Econoom aan de Vrije Universiteit Amsterdam Eric Pels voegt hier nog aan toe: “De winstmarges bij grotere bedrijven zijn groter dan bij kleinere. Kleine bedrijven hebben minder mogelijkheden om vaste kosten (zoals planmatig onderhoud, kantoorgebouwen, verzekeringen, overhead etc.) te spreiden. Een bedrijf met twee vrachtwagens zal hogere gemiddelde kosten hebben dan een bedrijf met vijftig vrachtwagens. Om de gemiddelde kosten laag te houden moet er veel gereden worden. Een bedrijf met een relatief laag aantal chauffeurs zal de chauffeurs kunnen vragen meer te rijden. Er is daarnaast een tekort aan chauffeurs. Ook grotere bedrijven hebben hiermee te maken.”

Concurrentie met eigen rijders en Oost-Europeanen

Ook op personeelsvlak is er concurrentie. Luman: “Het aantal zelfstandige transportondernemers (eigen rijders) is sterk in opkomst geweest, het aantal is met de helft toegenomen in de afgelopen tien jaar. Chauffeurs in loondienst moeten met hen concurreren. De eigen rijders zijn niet direct gebonden aan die planningen. Ze moeten zich natuurlijk wel aan de voorgeschreven rij- en rusttijden houden, maar ze zijn wel wat flexibeler en worden dus ook als flexibele schil ingezet bij bedrijven.

Swart voegt daaraan toe: “Transportbedrijven in West-Europa zetten chauffeurs uit Oost-Europa in tegen veel lagere salarissen dan die van hun Nederlandse collega’s.”
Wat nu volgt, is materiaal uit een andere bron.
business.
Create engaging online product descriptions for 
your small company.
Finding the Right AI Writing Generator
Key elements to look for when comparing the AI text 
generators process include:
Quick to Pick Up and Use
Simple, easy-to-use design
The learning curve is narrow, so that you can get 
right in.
De lonen voor vrachtwagenchauffeurs zijn sowieso relatief laag. Luman: “De laatste jaren is er door het tekort aan vrachtwagenchauffeurs wel wat loonsverhoging geweest, geregeld via de CAO Beroepsgoederenvervoer. Maar truckers verdienen nog steeds niet riant. Door de coronacrisis is er nu trouwens even geen personeelstekort meer, maar dat komt wel weer terug, ook door de vergrijzing.”